“We would like to know what the salmon company wants to do in our territory, because so far the benefit and participation we have is zero.” Ana Leviñanco (64), a native of the island of Caguach, one of about 45 islands in the Chiloé Archipelago, is concerned. And it is not the only one.
The company Salmones Antártica presented a project that consists of expanding the biomass of the Caguache Farming Center -located on that island-, from 3,600 to 6,600 tons per year, whose activity was approved by the environmental authority through Qualification Resolution No. 541/2012 .
“The objective of this project is to increase the authorized biomass production, which is currently 3,600 tons per year, to 6,600 tons per cycle, through a sustainable use of hydrobiological resources,” the company informed the Environmental Assessment Service (SEA)
On December 15, the two Huilliche communities of Caguach; Piedra Funda and Las Dalias, asked the Los Lagos SEA to hold citizen participation sessions in order to be considered when making decisions for this megaproject.
The company has requested an expansion of biomass through an Environmental Impact Statement (DEA), since, as indicated, its impact complies with current environmental regulations, that is, it would not generate negative externalities for the territory. Faced with this, the Defendamos Chiloé organization, the Sovereign Archipelago Movement and the Network of Social and Territorial Organizations and Assemblies of Los Lagos (ROSA) and the indigenous communities of Caguach have requested citizen participation in the construction and execution of the project.

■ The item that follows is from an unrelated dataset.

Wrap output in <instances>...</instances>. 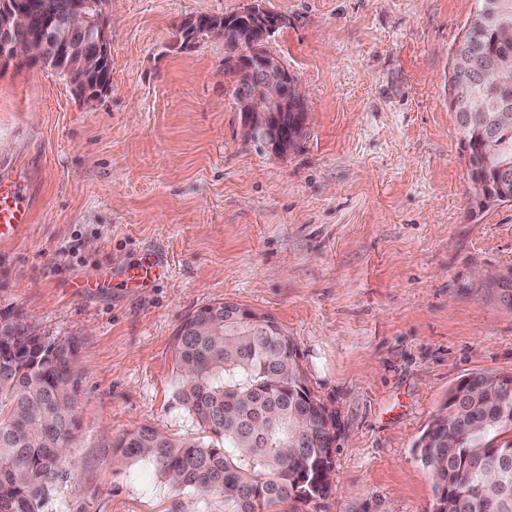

“Citizen participation seems important to me, basically because we, those of us who live in this land, are the main affected by the different policies that are adopted or the different companies that want to come to these territories,” says Mariela Peranchiguay, a lawyer from the Caguach community. “For this reason, it is important that we, as inhabitants of the island, can know what the project is about as a whole and that we can have an informed opinion about it.”
According to the communities, the project, located in an area requested in 2018 through the Lafkenche Law as a Maritime Coastal Space for Indigenous Peoples (ECMPO), puts the health of the population at risk due to the quantity and quality of effluents, emissions or waste, generates significant adverse effects on the quantity and quality of renewable natural resources, produces a significant alteration of the life systems and customs of human groups, is located near populations, resources and priority sites for conservation, significantly alters the landscape value of the area, and alters monuments and sites with anthropological and historical value belonging to the cultural heritage.
Rosario Almonacid Gueicha, president of the Piedra Funda indigenous community, points out that “I would like to be at a participation table with the salmon company, especially to tell them about the damage they have done to us, the damage they have done all these years since They are here on the island: we have lost many marine resources, the issue of algae, a product of the chemicals they release, has also been lost. I hope this can change. I have never been friends with salmon farms because they have never invited me to participate in any conversation, they have made us invisible as an indigenous community even though they are in our sea and I hope that through citizen participation that can change so that it can to exist a territorial development as a whole ”.